I got a little time to play with some new technologies (python and FUSE, or Filesystem in User Space) and interfacing them with a somewhat more familiar technology, the FEDORA repository.
Chris Roddy had the idea for this long ago- how powerful would it be to be able to access content in Fedora as a mounted filesystem? Especially if we could access dynamic disseminations as if they were regular files.
On those quiet two days between Christmas and New Years when I was at work for some reason, I decided to look at the fuse documentation. I found a pretty good python implementation (python-fuse) with some tutorials to get me started. It gave me a chance to learn a little more python, try out the python-fedoracommons library posted on googlecode for connecting to Fedora, and learn about FUSE.
FedoraFS is working enough to be possibly useful, although the code could certainly be improved and there may be some performance issues (decent speed on one workstation but unbearably slow on another for no apparent reason). Current features:
- access to object top-level properties, datastreams, and disseminations (probably only works/makes sense for disseminators with no parameters)
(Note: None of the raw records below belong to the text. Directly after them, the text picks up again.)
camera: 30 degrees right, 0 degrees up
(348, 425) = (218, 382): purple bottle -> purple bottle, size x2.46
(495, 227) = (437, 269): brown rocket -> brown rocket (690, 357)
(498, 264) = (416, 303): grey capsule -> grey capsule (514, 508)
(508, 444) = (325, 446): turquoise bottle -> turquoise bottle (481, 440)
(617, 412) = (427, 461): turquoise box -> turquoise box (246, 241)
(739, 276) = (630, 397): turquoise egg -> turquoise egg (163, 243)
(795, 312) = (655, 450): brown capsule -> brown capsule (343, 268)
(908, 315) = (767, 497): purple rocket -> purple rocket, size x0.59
- access to related objects (when there is a rels-ext relation to another fedora object)
- access to all revisions of datastreams and disseminations
- write access to xml datastreams (experimental)
More details are in the readme file in the source code. Has mostly been tested against Fedora 2 repositories; the python-fedoracommons code currently only has the RESTful implementation for Fedora 3, although updating the fedora2 SOAP/REST API classes to work with Fedora 3 probably wouldn’t take too much work.